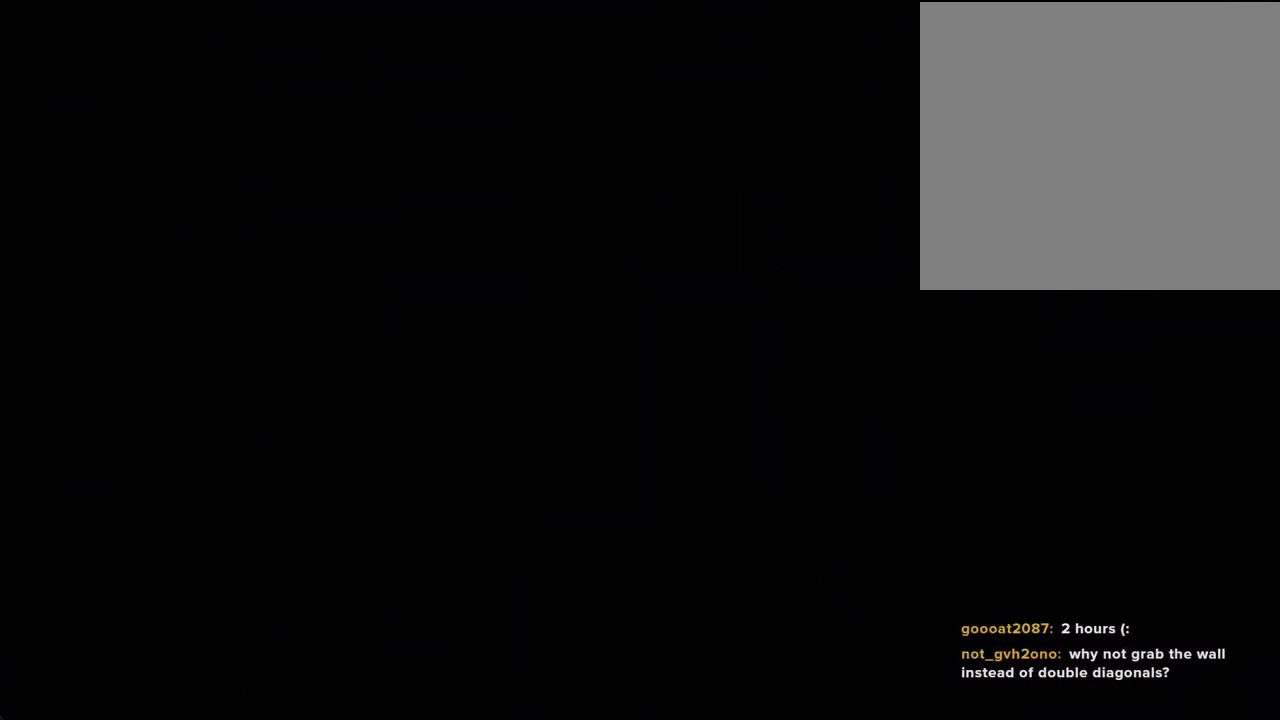
{"buttons": [], "left_stick": "center", "right_stick": "center", "events": []}
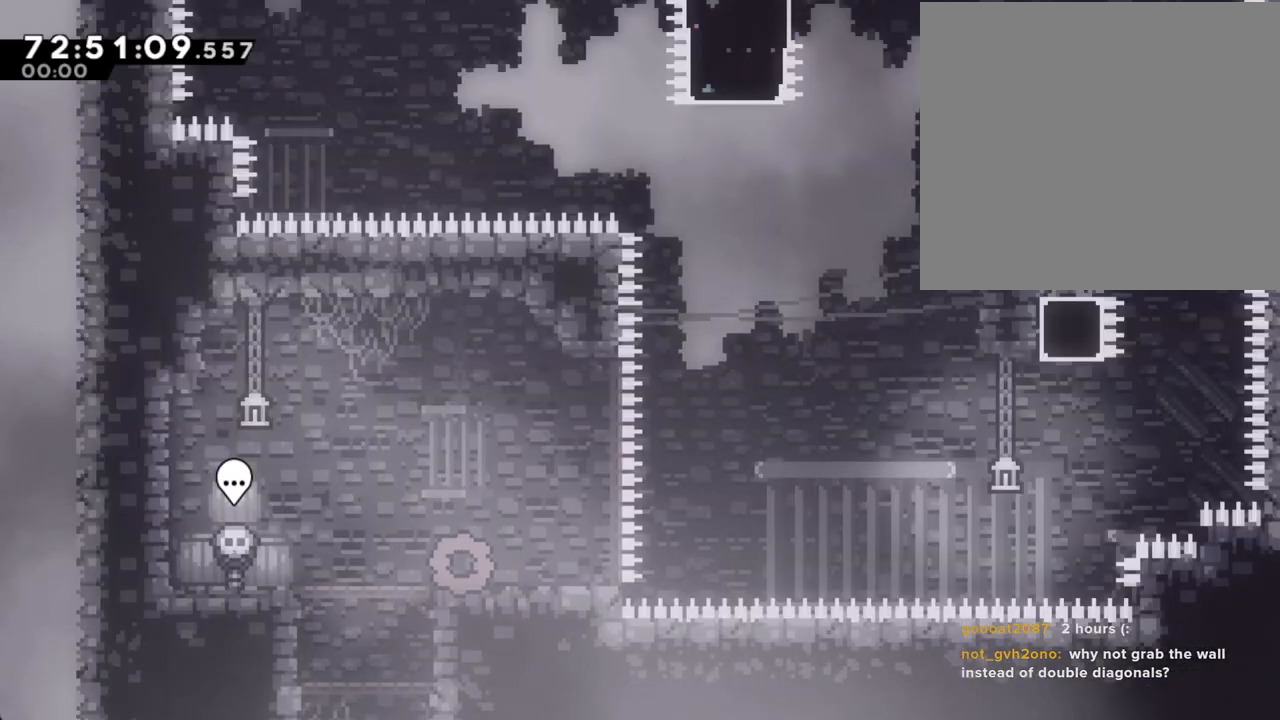
{"buttons": ["A"], "left_stick": "up-right", "right_stick": "center", "events": [[67, "left_stick", "right"], [218, "X", "down"], [301, "X", "up"], [402, "A", "down"], [452, "left_stick", "up-right"]]}
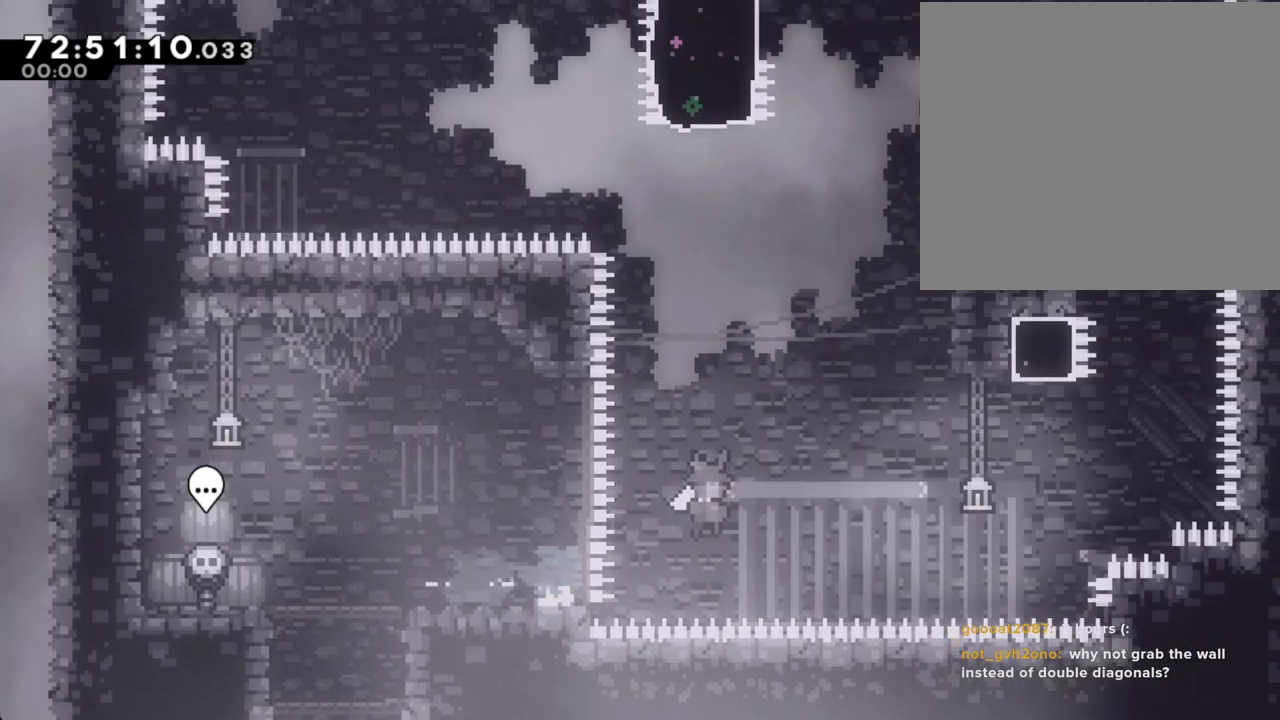
{"buttons": [], "left_stick": "up-right", "right_stick": "center", "events": [[201, "A", "up"], [301, "X", "down"], [435, "X", "up"]]}
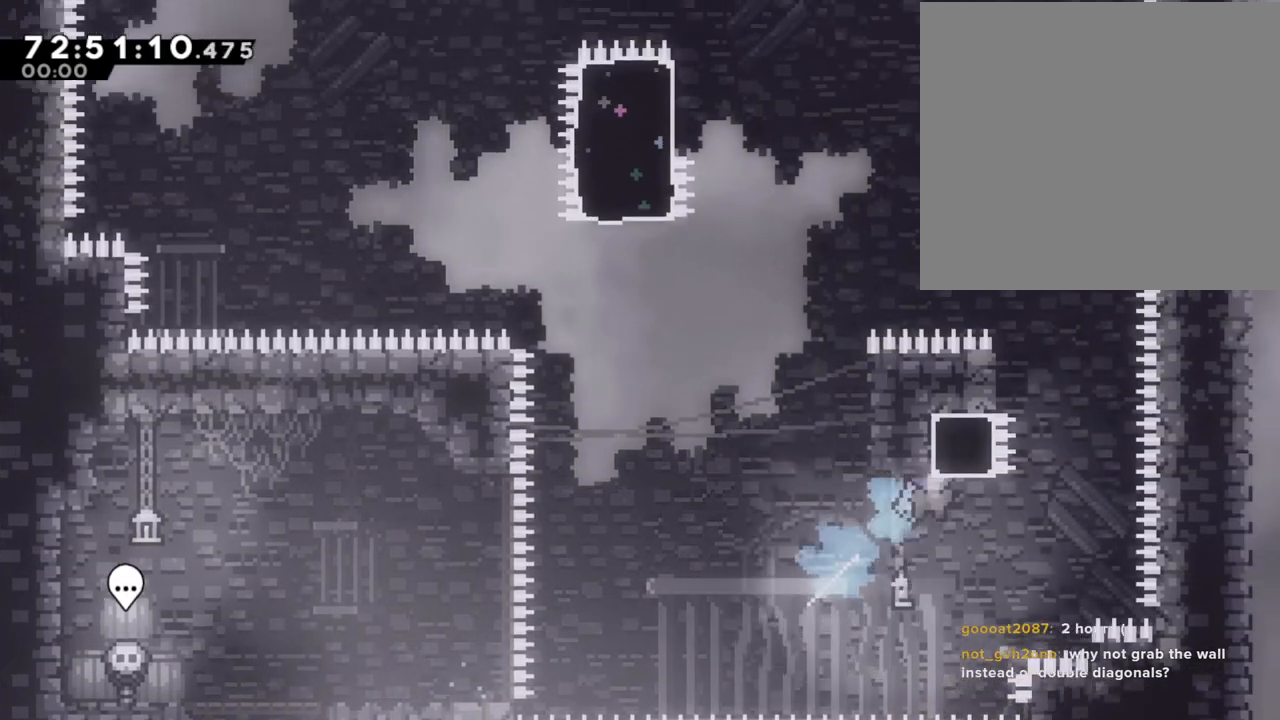
{"buttons": [], "left_stick": "left", "right_stick": "center", "events": [[34, "A", "down"], [84, "left_stick", "left"], [486, "A", "up"]]}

----

Return each line above where the word "down" shows up.

■ Reply to the task:
{"buttons": ["A"], "left_stick": "up-right", "right_stick": "center", "events": [[67, "left_stick", "right"], [218, "X", "down"], [301, "X", "up"], [402, "A", "down"], [452, "left_stick", "up-right"]]}
{"buttons": [], "left_stick": "up-right", "right_stick": "center", "events": [[201, "A", "up"], [301, "X", "down"], [435, "X", "up"]]}
{"buttons": [], "left_stick": "left", "right_stick": "center", "events": [[34, "A", "down"], [84, "left_stick", "left"], [486, "A", "up"]]}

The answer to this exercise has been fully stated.